Par le canal de correspondants dociles, le Kremlin laisse entendre de façon menaçante que, au cas où l’Italie et le Japon s’allieraient à la Grande-Bretagne et à la France, la Russie entrerait en guerre aux côtés d’Adolf Hitler tout en essayant de soviétiser l’Allemagne, voir à ce sujet la dépêche de Moscou du New York Times du 12 novembre 1939.

Etonnant aveu, le Kremlin est déjà tellement attaché au char de l’impérialisme allemand par la chaîne de ses propres conquêtes que tous les ennemis possibles d’Adolf Hitler deviennent automatiquement les ennemis de Joseph Staline. Joseph Staline couvre immédiatement sa participation probable à la guerre aux côtés du Troisième Reich d’une promesse de soviétisation de l’Allemagne. Pour le faire sur le modèle de la Galicie, il faudrait faire occuper l’Allemagne par l’Armée Rouge. Si le Kremlin a la possibilité de le faire en s’appuyant sur une insurrection des ouvriers allemands, pourquoi attendre que l’Italie et le Japon entrent en guerre ?

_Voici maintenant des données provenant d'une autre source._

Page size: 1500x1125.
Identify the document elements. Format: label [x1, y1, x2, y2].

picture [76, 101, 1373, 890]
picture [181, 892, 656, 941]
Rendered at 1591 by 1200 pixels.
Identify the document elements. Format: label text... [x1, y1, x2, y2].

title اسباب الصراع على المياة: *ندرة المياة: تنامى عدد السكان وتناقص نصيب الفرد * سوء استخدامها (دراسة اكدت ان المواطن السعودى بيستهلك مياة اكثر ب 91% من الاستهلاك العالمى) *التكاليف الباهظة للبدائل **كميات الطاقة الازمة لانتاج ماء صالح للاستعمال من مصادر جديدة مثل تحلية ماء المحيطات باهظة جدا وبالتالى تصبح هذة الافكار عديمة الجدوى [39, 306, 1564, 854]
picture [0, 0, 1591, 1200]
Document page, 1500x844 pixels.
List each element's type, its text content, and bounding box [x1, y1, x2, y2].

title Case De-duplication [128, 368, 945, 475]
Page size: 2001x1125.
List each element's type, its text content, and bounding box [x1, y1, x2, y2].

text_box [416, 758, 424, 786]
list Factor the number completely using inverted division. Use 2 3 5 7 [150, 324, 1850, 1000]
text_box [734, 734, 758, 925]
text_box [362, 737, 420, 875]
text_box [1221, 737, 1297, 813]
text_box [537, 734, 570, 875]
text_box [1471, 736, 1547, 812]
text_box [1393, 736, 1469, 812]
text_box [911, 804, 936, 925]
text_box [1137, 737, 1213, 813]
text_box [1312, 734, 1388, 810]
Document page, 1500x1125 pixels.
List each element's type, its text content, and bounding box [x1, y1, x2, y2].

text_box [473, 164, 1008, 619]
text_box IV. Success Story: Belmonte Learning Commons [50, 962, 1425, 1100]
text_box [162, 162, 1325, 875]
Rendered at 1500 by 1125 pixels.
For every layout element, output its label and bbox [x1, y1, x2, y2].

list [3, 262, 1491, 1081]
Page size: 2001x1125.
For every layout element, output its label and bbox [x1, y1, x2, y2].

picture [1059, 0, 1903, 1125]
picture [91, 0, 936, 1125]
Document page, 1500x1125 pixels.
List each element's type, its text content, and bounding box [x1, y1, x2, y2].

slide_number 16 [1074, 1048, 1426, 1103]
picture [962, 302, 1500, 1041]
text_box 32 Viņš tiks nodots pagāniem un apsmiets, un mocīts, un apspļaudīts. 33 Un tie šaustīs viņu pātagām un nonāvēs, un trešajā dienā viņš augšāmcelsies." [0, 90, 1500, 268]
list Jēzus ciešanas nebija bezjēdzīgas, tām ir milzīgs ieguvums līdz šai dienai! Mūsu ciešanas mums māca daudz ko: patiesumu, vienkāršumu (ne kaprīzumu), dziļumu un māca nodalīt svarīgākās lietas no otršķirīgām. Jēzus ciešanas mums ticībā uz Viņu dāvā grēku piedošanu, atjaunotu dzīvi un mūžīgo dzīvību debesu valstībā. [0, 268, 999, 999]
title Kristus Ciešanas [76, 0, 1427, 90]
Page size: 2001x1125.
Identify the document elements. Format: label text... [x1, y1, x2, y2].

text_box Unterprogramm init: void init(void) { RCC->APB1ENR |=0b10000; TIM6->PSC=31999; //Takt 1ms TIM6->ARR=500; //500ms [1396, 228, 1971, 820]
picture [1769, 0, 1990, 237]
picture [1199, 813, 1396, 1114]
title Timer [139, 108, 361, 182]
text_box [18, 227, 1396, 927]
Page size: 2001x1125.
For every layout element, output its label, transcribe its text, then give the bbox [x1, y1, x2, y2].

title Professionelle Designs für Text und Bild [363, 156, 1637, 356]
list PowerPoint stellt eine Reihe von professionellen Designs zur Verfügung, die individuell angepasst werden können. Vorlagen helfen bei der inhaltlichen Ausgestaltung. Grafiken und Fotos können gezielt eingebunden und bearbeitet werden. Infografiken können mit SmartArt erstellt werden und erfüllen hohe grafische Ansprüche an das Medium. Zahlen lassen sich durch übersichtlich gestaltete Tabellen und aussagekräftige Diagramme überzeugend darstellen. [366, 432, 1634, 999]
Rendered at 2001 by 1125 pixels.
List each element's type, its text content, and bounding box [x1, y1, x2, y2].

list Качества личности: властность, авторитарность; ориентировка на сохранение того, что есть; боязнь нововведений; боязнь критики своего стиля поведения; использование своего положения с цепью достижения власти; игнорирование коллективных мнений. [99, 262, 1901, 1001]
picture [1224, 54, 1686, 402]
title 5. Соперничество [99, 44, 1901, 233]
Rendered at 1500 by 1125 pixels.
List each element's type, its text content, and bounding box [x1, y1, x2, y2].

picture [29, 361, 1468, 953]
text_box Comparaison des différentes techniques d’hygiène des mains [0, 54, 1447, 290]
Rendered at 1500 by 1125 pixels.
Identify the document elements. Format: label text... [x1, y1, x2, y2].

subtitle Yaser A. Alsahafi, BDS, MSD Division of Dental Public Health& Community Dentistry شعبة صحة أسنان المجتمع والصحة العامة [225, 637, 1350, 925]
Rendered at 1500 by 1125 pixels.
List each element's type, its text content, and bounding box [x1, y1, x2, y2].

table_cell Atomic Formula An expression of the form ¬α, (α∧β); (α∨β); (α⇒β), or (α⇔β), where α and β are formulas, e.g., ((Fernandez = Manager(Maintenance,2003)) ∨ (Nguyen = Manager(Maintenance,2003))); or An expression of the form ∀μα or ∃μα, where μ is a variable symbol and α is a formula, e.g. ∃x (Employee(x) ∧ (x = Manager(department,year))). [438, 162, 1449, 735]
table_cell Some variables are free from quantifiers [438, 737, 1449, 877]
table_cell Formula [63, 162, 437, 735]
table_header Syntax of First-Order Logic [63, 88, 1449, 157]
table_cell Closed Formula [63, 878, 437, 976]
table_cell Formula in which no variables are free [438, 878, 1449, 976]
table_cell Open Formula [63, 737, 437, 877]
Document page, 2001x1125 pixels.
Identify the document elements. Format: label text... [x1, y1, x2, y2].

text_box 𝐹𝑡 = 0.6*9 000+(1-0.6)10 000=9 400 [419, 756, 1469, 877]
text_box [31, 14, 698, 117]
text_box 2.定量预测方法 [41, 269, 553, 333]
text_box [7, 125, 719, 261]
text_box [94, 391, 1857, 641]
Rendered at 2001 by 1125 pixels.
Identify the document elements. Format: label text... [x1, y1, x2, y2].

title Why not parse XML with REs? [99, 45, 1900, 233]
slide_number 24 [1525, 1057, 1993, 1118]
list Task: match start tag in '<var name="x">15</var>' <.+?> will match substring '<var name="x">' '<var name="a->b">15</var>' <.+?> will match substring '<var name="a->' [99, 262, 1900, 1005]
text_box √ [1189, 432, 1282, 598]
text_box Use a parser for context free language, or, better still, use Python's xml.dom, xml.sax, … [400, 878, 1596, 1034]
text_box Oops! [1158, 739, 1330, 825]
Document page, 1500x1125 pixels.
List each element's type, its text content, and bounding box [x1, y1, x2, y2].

L’objectif de cette dépêche inspirée n’est que trop clair. Il s’agit d’effrayer le Japon et l’Italie d’une part, la Grande- Bretagne et la France de l’autre, et d’échapper ainsi à la guerre. « Ne me poussez pas à bout », menace Joseph Staline, « sinon je ferai des choses terribles ». C’est à quatre-vingt-quinze pour cent du bluff et c’est peut-être, à cinq pour cent, le nébuleux espoir que, en cas de danger mortel, la révolution apportera le salut.

L’idée que Joseph Staline soviétiserait l’Allemagne est aussi absurde que l’espoir nourri par Neville Chamberlain d’y restaurer une monarchie conservatrice pacifique. Seule une nouvelle coalition mondiale peut écraser l’armée allemande dans une guerre aux proportions inouïes. Le régime totalitaire ne peut être écrasé que par une gigantesque offensive des ouvriers allemands, mais ils ne feront évidemment pas leur révolution pour mettre un Hohenzollern ou Joseph Staline à la place d’Adolf Hitler.

La victoire des masses populaires sur la tyrannie nazie constituera l’une des plus grandes explosions de l’histoire du monde et elle changera du jour au lendemain le visage de l’Europe. La vague d’éveil de l’espoir et de l’enthousiasme ne s’arrêtera pas aux frontières hermétiques de l’URSS. Les masses populaires d’URSS détestent la vorace et cruelle caste dirigeante. Leur haine n’est retenue que par l’idée que l’impérialisme les guette. La révolution en occident privera l’oligarchie du Kremlin de son seul droit à l’existence politique. Si Joseph Staline survit à son allié Adolf Hitler, ce ne sera pas pour longtemps. Les étoiles jumelles tomberont du ciel.